Bram's head swung around, his eyes wild. "So soon? You arrived just days ago."

"Is that all it's been?" Guerrand shook his head in amazement. "It feels like years since…" He stopped himself short of mentioning Lyim's death. So much had happened in so short a time.

"I know what you mean," Bram agreed, plucking at his filthy clothing. "I've worn this same tunic and trousers for so long they're stiff."

Bram's observation left a thoughtful silence. His expression grew sober. "Strange, but it feels like only hours since I found you." The young man looked away and said softly, "I'm just not willing to say good-bye again yet. Didn't Justarius's note say you could take as much time as you needed?"

"Yes," acknowledged Guerrand, "but my work here is done."

Bram's adam's apple rose and fell slowly. "I was hoping you'd welcome the chance to get to know your nephew again."

Guerrand felt his throat thicken. Meeting his nephew's gaze, the mage wondered what growing up at Castle DiThon had been like for Bram. Probably as frustrating and fatherless, considering Cormac's state of mind, as it had been for Guerrand. From all accounts, life at the castle had gotten steadily worse in the last decade. Rank poverty didn't usually improve things. Bram's mother, Rietta, was… well, Rietta. As for his father,Cormac had always seemed distant from his only son, and now he was crazy, gone even when he was present.

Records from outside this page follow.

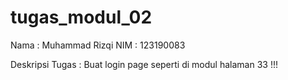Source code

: # tugas_modul_02
Nama    : Muhammad Rizqi
NIM     : 123190083

Deskripsi Tugas :
Buat login page seperti di modul halaman 33 !!!


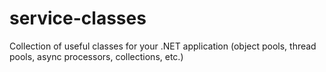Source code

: service-classes
===============

Collection of useful classes for your .NET application (object pools, thread pools, async processors, collections, etc.)
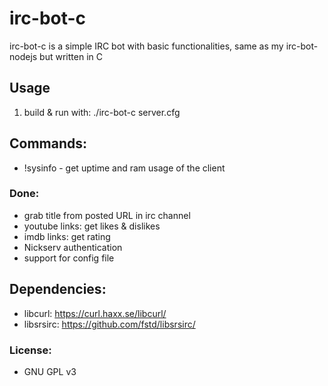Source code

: # irc-bot-c

irc-bot-c is a simple IRC bot with basic functionalities, same as my irc-bot-nodejs but written in C

## Usage
1. build & run with: ./irc-bot-c server.cfg

## Commands:
- !sysinfo - get uptime and ram usage of the client

### Done:
- grab title from posted URL in irc channel
- youtube links: get likes & dislikes
- imdb links: get rating
- Nickserv authentication
- support for config file

## Dependencies:
- libcurl: https://curl.haxx.se/libcurl/
- libsrsirc: https://github.com/fstd/libsrsirc/

### License:
- GNU GPL v3
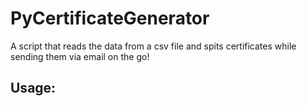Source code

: # PyCertificateGenerator
A script that reads the data from a csv file and spits certificates while sending them via email on the go!

## Usage:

Guerrand was reminded again of Wilor's dying words.

Bram could see his uncle weakening. "One afternoon, that's all I ask," he pressed. "One calm afternoon, where I can learn what lifepath took you to Bastion, what interests or irritates you and what doesn't." Bram gave his most persuasive smile. "I know a place where nothing intrudes except the rodents in the thatch overhead."

'Truth to tell," said Guerrand, "I'm not in that great a hurry to return to where there is no grass or sky or trees." He looked sidelong at Bram. "This place you know, is it one where a man can put up his feet and have a decent cup of tea?"

'The best!" Bram was already three steps down the street, forcing Guerrand to hurry to fall in stride with him. Rounding the comer on the far edge of town, they came into sight of a run-down shack.